Protéger la santé des Français tout en leur assurant un « accès sans rupture à une alimentation saine et de qualité », tel est le difficile défi que doit relever le gouvernement en cette période d’épidémie de Coronavirus en France.

Dans le secteur de l’agriculture, cela se traduit par la nécessité de trouver des employés prêts à remplacer les dizaines de milliers de saisonniers dans le secteur de l’agriculture qui, chaque année, viennent des pays voisins européens pour récolter les fruits et légumes de saison.

Des plateformes qui simplifient le recrutement de saisonniers pour les agriculteurs

Pour répondre au besoin et faciliter le recrutement dans ces conditions exceptionnelles de pandémie de covid-19, le ministère du Travail et Pôle emploi sont en train de mettre en place une plateforme qui permettra aux candidats et aux entreprises « d’accéder en temps réel aux besoins en recrutement dans toute la France ».
Pôle emploi pourra aider les entreprises agricoles à présélectionner des candidats. Les candidats aux missions pourront quant à eux consulter les offres et accéder aux coordonnées des recruteurs, même s’ils n’ont pas de compte Pôle emploi.
Le ministère de l’Agriculture français rappelle que cette plateforme « vient compléter et renforcer des initiatives déjà prises par les professionnels » comme Des bras pour ton assiette. Ce site permet aux agriculteurs et à ceux qui veulent participer aux récoltes d’entrer en contact.

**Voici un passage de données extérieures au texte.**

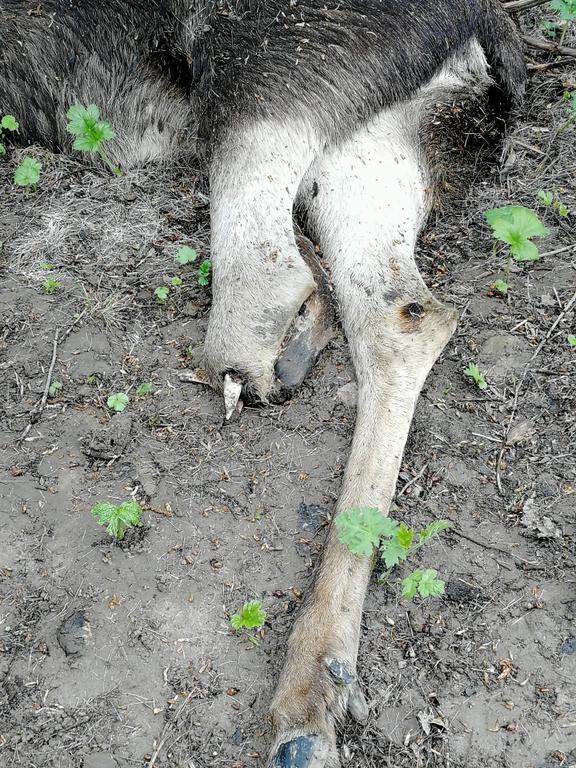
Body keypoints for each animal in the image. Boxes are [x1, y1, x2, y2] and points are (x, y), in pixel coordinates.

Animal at [1, 1, 526, 765]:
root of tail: (488, 31)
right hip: (370, 139)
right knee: (401, 312)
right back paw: (314, 688)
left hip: (267, 68)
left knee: (268, 263)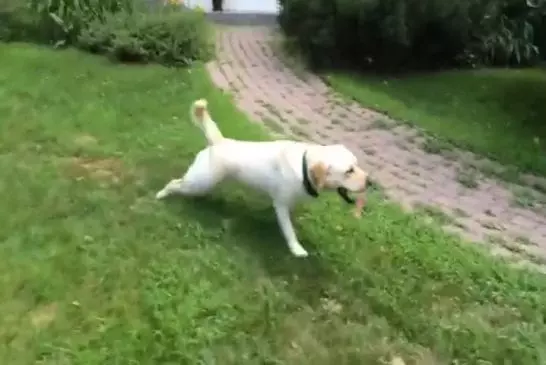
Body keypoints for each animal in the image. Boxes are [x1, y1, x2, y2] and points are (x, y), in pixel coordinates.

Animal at [155, 99, 368, 256]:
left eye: (357, 165)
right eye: (349, 171)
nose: (369, 181)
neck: (304, 166)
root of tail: (219, 142)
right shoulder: (281, 204)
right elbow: (289, 230)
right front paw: (296, 249)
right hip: (199, 182)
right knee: (175, 183)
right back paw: (161, 194)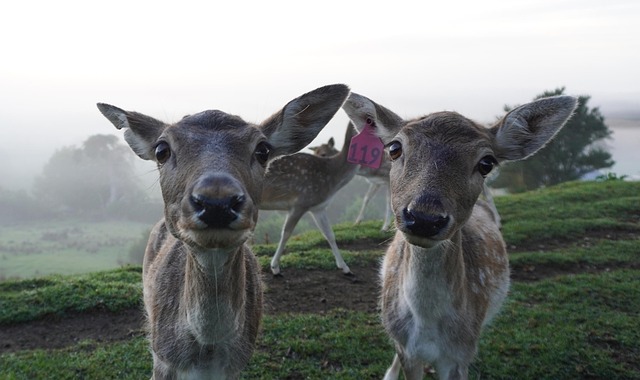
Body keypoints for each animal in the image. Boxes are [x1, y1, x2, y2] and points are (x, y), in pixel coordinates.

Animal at [96, 84, 350, 380]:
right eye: (161, 149)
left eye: (263, 150)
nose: (216, 202)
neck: (206, 356)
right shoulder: (162, 359)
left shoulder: (235, 366)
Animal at [262, 123, 360, 274]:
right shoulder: (300, 202)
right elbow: (286, 233)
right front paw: (275, 267)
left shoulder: (318, 207)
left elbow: (329, 234)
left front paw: (345, 267)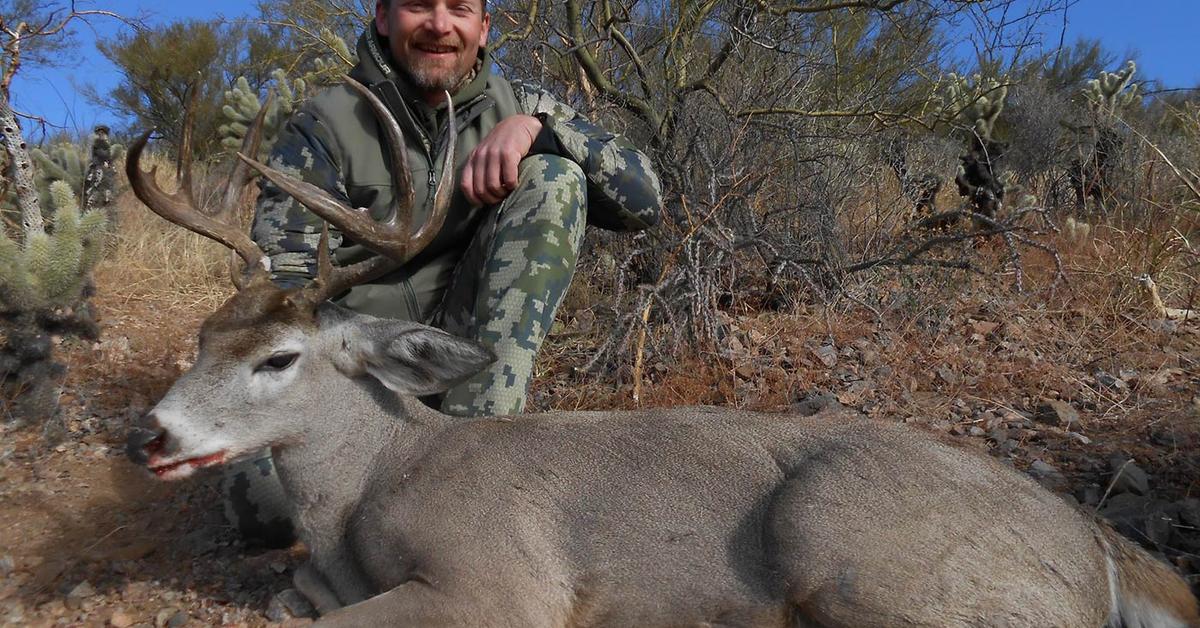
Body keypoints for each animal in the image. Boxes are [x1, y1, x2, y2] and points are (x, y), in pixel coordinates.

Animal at [124, 78, 1200, 628]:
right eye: (202, 339)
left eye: (279, 358)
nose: (152, 434)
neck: (374, 484)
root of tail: (1097, 547)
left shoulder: (500, 581)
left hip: (849, 548)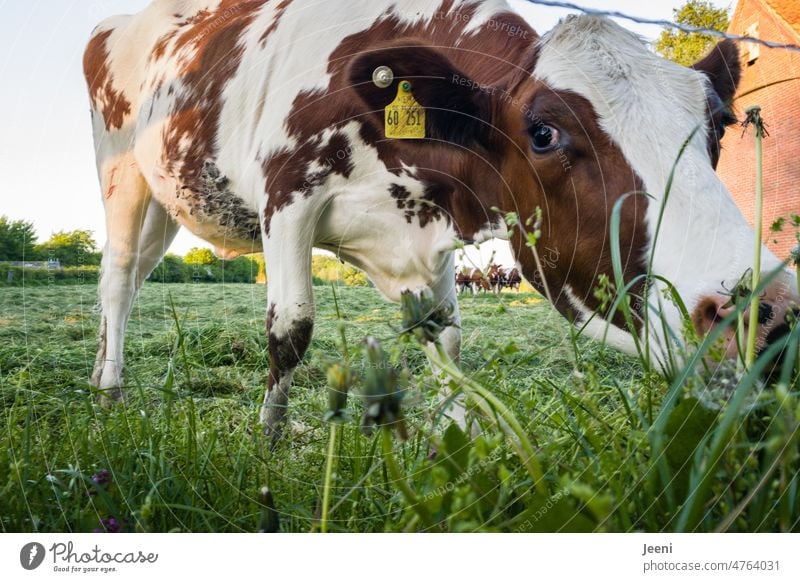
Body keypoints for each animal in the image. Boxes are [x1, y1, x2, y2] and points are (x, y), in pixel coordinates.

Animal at [84, 0, 796, 448]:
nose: (770, 314)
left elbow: (445, 335)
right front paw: (270, 436)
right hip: (123, 179)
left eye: (718, 126)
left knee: (137, 276)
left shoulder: (432, 225)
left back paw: (97, 373)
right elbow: (292, 327)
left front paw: (453, 427)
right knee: (117, 279)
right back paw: (111, 390)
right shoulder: (286, 194)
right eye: (543, 132)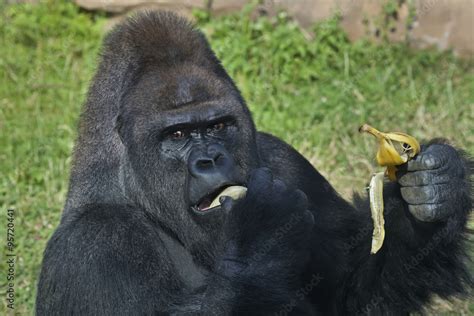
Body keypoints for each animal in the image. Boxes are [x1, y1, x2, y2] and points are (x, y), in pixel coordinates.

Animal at [36, 11, 470, 314]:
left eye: (218, 126)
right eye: (177, 135)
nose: (211, 159)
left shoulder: (285, 160)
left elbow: (350, 294)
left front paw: (436, 190)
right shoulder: (96, 241)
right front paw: (263, 232)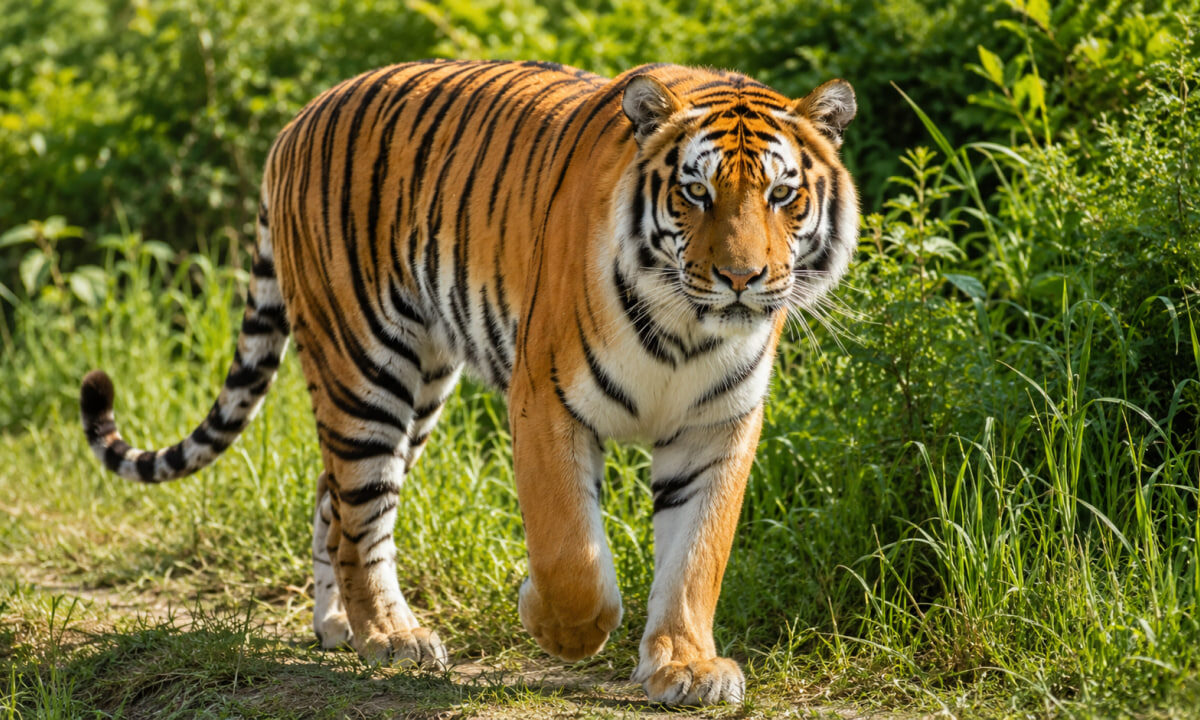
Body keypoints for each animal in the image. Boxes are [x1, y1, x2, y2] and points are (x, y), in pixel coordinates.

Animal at [79, 59, 858, 705]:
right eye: (696, 193)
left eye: (783, 195)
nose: (741, 278)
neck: (686, 332)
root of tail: (297, 121)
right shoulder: (546, 399)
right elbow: (571, 554)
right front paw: (557, 626)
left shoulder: (717, 428)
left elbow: (698, 557)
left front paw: (687, 667)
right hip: (365, 366)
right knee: (361, 512)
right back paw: (390, 636)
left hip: (421, 384)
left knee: (334, 501)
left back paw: (339, 626)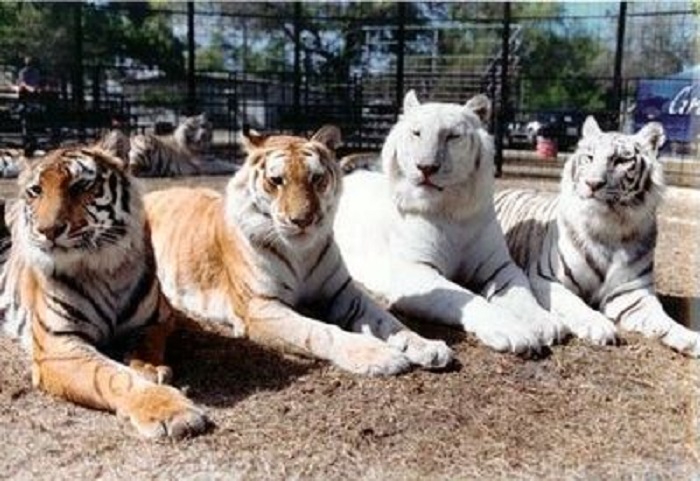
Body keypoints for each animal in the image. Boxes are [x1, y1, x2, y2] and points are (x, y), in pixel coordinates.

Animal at [0, 146, 209, 438]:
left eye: (80, 186)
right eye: (35, 191)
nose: (47, 230)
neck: (106, 270)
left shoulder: (160, 318)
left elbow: (147, 342)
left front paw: (149, 368)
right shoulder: (58, 345)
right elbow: (112, 376)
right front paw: (172, 410)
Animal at [144, 125, 453, 376]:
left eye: (316, 179)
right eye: (276, 181)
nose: (302, 220)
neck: (300, 254)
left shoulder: (344, 292)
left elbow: (388, 320)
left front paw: (428, 346)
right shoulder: (261, 306)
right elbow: (318, 331)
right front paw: (377, 354)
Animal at [333, 91, 567, 356]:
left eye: (452, 136)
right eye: (416, 133)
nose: (426, 167)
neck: (451, 211)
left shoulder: (500, 267)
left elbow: (522, 293)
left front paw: (545, 323)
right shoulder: (415, 272)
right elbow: (465, 297)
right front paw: (514, 331)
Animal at [495, 117, 700, 356]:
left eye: (621, 161)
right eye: (589, 157)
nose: (592, 183)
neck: (609, 228)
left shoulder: (632, 294)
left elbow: (662, 319)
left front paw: (689, 337)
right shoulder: (545, 278)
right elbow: (574, 304)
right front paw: (598, 325)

Salariés et indépendants inoccupés appelés à renforcer l’activité des exploitations agricoles

Ces travaux de récoltes ne sont pas uniquement destinés aux demandeurs d’emploi. Les indépendants dont l’activité a été stoppée et les salariés placés en chômage partiel sont également appelés en renfort sur les exploitations agricoles françaises.
Voici les principes de cumuls annoncés par le ministère de l’Agriculture :

  • « Le salarié pourra cumuler son indemnité d’activité partielle avec le salaire de son contrat de travail dans la filière agroalimentaire, sous réserve que son employeur initial lui donne son accord pour respecter un délai de prévenance de 7 jours avant la reprise du travail ;
  • l’employeur de la filière agroalimentaire qui embauche le salarié en activité partielle devra libérer le salarié de ses obligations sous réserve du même délai de 7 jours ;
  • les bénéficiaires du fonds de solidarité pour les très petites entreprises, indépendants, micro-entrepreneurs et professions libérales, pourront cumuler le versement par le fonds (1 500 € début avril sur demande auprès du site des impôts) avec des contrats courts dans les entreprises agricoles et agroalimentaires ».